- Required work: Copy the data that follows, character for character, minus the pictures.

- Provided data:
============
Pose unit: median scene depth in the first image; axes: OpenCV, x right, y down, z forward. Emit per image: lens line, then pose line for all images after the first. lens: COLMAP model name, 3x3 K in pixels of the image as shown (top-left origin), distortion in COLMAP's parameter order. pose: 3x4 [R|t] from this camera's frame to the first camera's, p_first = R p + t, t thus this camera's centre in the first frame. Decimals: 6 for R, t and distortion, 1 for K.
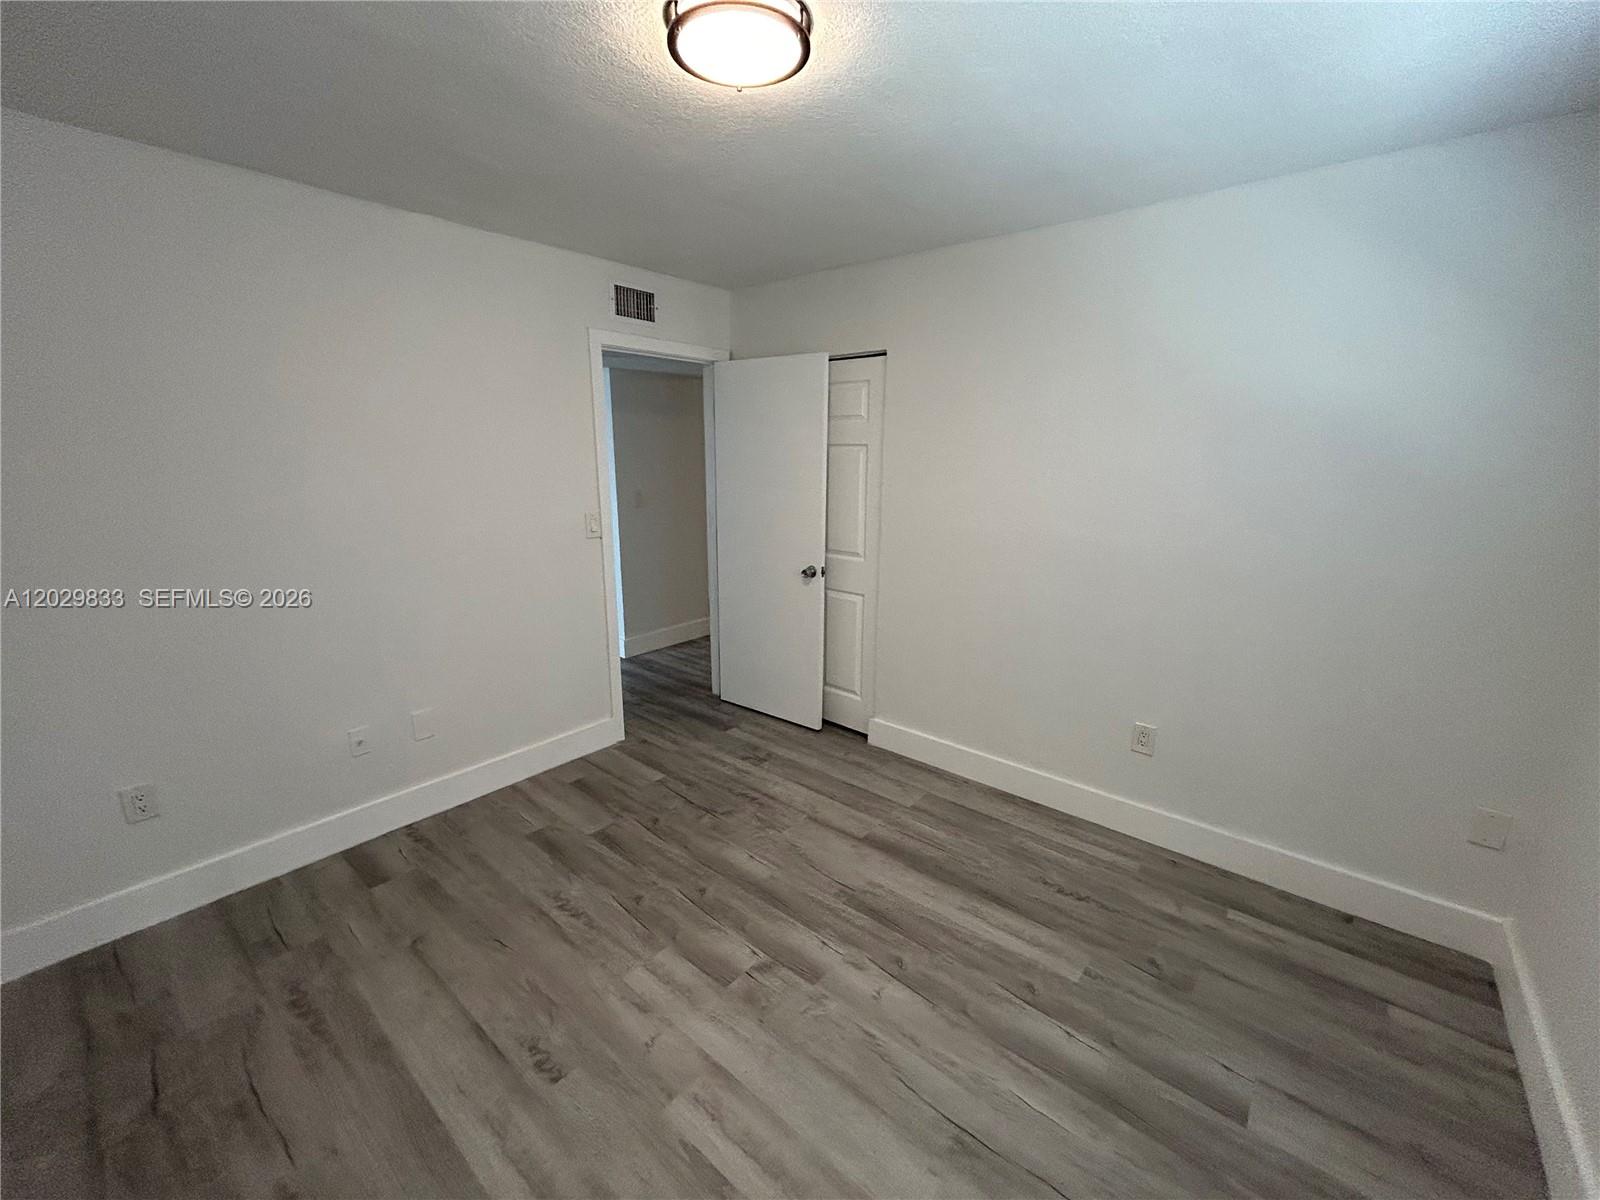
lens RADIAL K [[650.9, 0, 802.2], [0, 650.9, 596.2], [0, 0, 1]] dist [-0.004389, 0.002367]
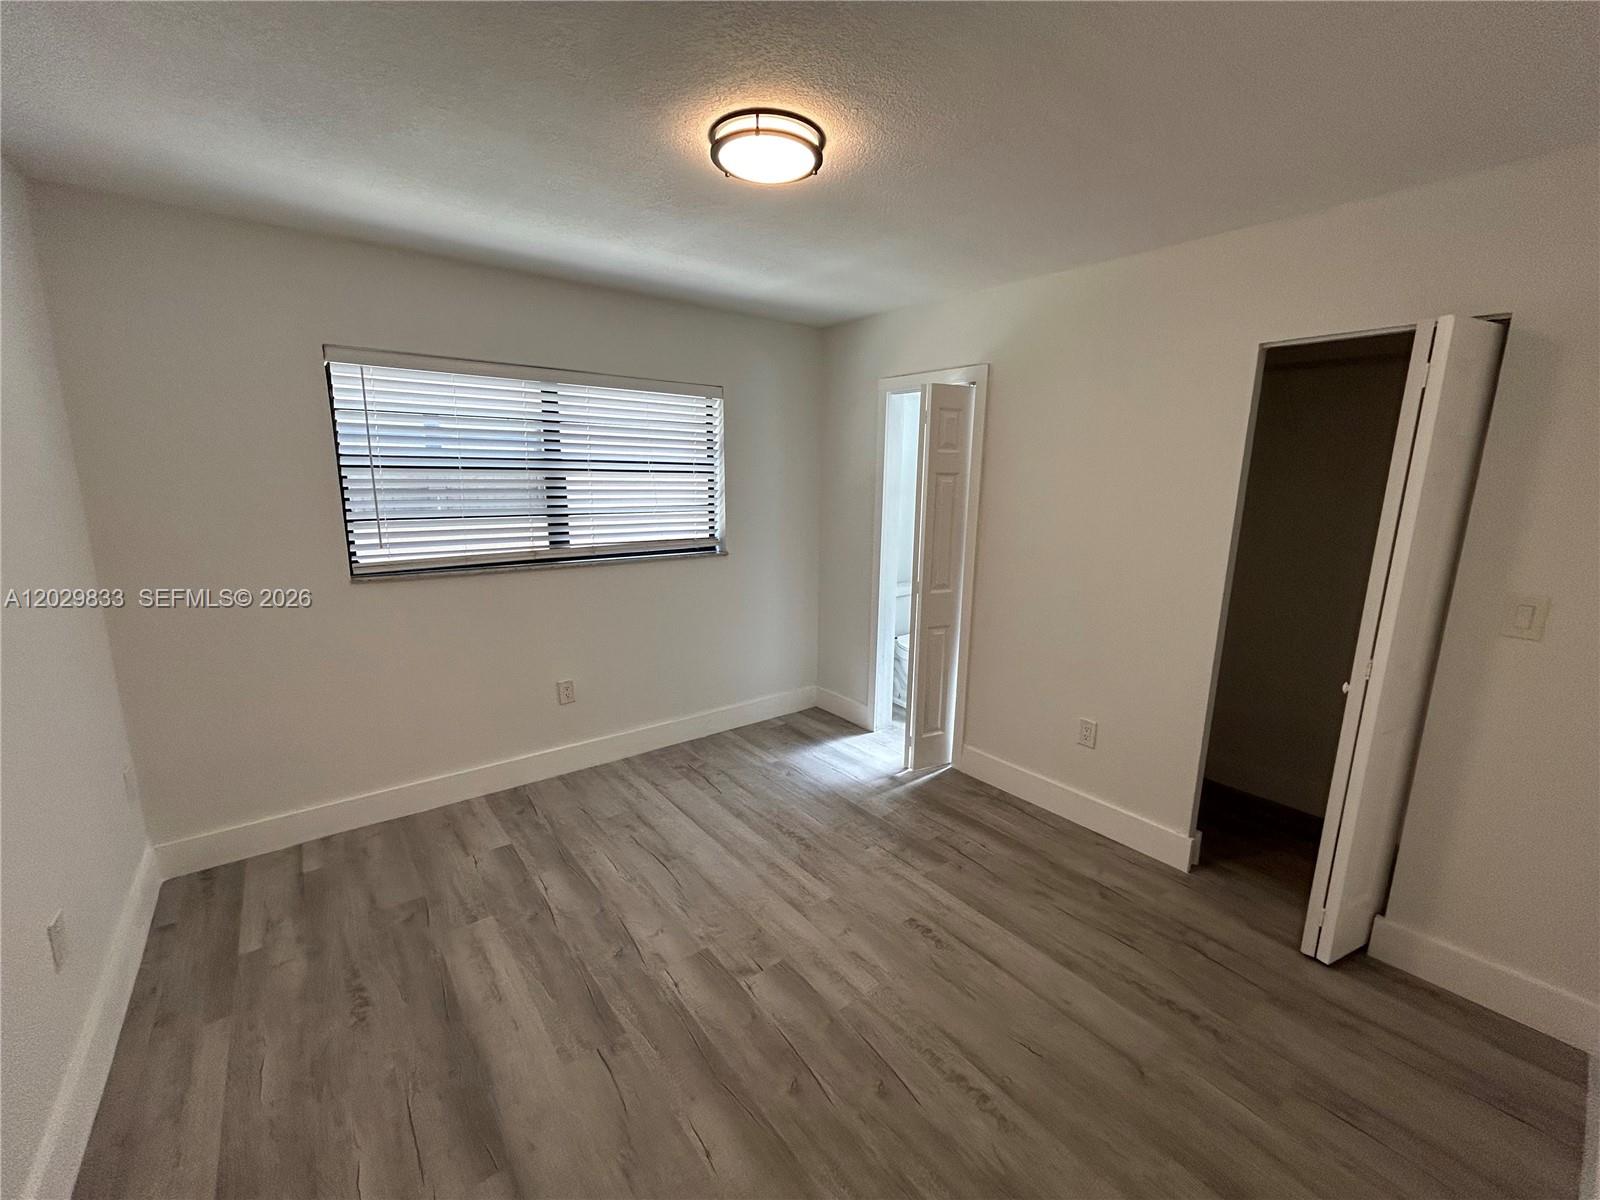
lens RADIAL K [[650.9, 0, 802.2], [0, 650.9, 596.2], [0, 0, 1]] dist [-0.004389, 0.002367]
pose [[-0.978006, -0.059115, 0.200022, -0.319835], [0.026553, 0.915904, 0.400519, -0.383845], [-0.206878, 0.397021, -0.894190, 1.669761]]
============
- Answer space:
Pose unit: median scene depth in the first image; axes: OpenCV, x right, y down, z forward. Emit per image: lens line, then pose line for all images after the first. lens: COLMAP model name, 3x3 K in pixels of the image as shown (top-left origin), distortion in COLMAP's parameter order. pose: 3x4 [R|t] from this camera's frame to the first camera's, p_first = R p + t, t thus this camera's centre in the first frame. Decimals: 6 for R, t and distortion, 1 for K.
lens RADIAL K [[650.9, 0, 802.2], [0, 650.9, 596.2], [0, 0, 1]] dist [-0.004389, 0.002367]
lens RADIAL K [[650.9, 0, 802.2], [0, 650.9, 596.2], [0, 0, 1]] dist [-0.004389, 0.002367]
pose [[-0.978006, -0.059115, 0.200022, -0.319835], [0.026553, 0.915904, 0.400519, -0.383845], [-0.206878, 0.397021, -0.894190, 1.669761]]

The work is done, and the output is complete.